On February 4, 1999, the New Carissa was bound for the Port of Coos Bay, Oregon to pick up a load of wood chips. The ship's crew was informed by the local bar pilots that weather conditions would prevent the ship (which was empty at the time) from entering Coos Bay harbor until the next morning. The captain ordered the ship to drop anchor 1.7 nautical miles (3.1 km) off the coast in order to ride out the storm. The crew used a single anchor to secure the ship, and according to a United States Coast Guard review of the incident, used a chain that was too short. The short chain and the weather conditions, including winds of 20–25 knots (37–46 km/h), caused the ship to drag its anchor. Poor navigational techniques and inadequate watchkeeping led to the crew's failure to notice that the ship was moving. Once movement was detected, the crew attempted to raise anchor and maneuver away from the shore, but the weather and sea conditions made this difficult. By the time the anchor was raised, the ship had been pushed too close to the shore to recover.
The New Carissa was a dry bulk freighter optimized for carriage of wood chips owned by the Japanese shipping concern. The vessel using an all-steel construction. The freighter was 195 meters (639 ft) long and 32 meters (106 ft) wide.

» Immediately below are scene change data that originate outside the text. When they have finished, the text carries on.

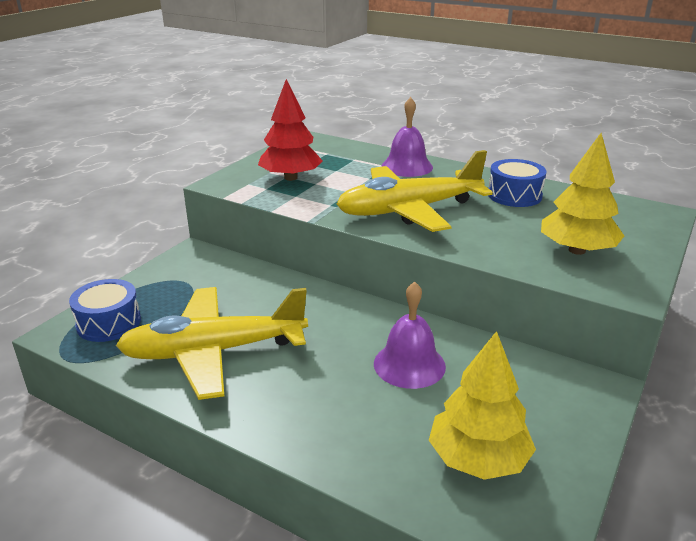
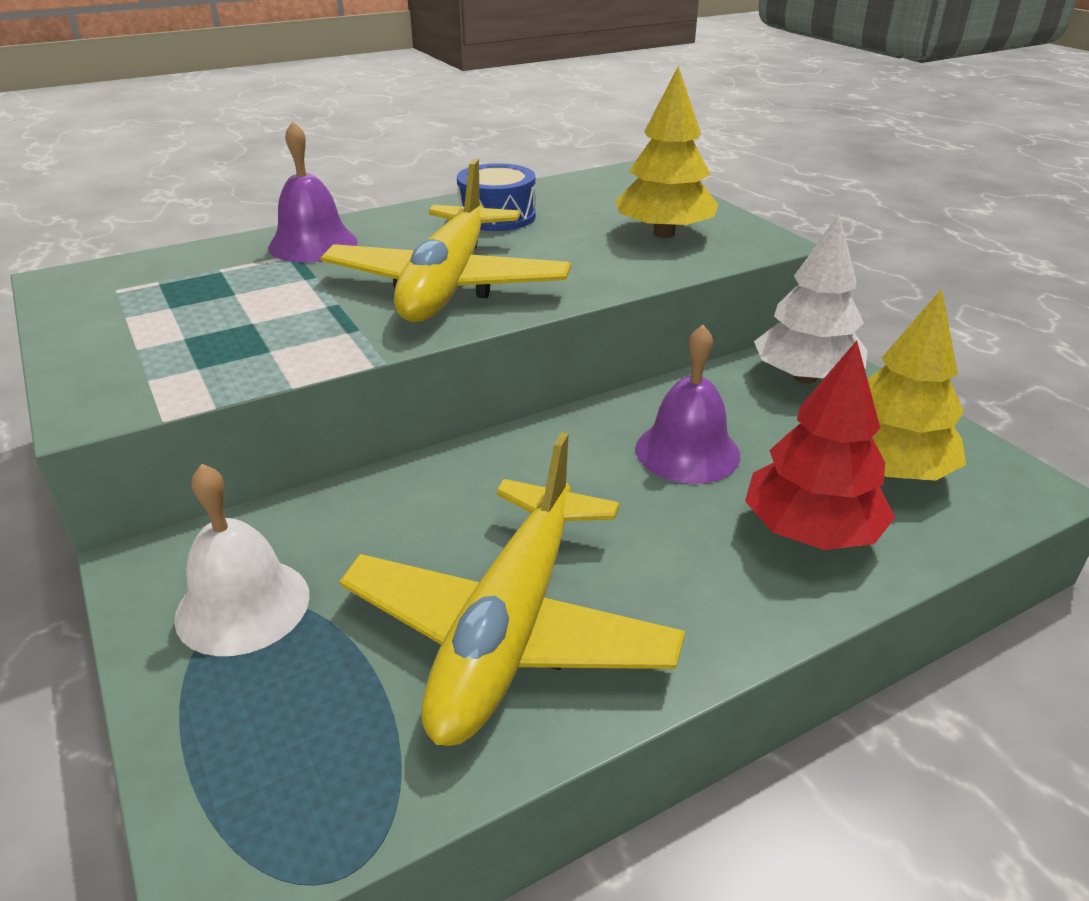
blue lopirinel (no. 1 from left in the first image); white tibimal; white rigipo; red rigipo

After it was beached, an attempt to tow the bow section of the ship out to sea failed when the tow line broke, and the bow was grounded again. Eventually, the bow was successfully towed out to sea and sunk. The stern section remains on the beach near Coos Bay. Fuel on board the ship was burned off in situ, but a significant amount was also spilled from the wreckage, causing ecological damage to the coastline.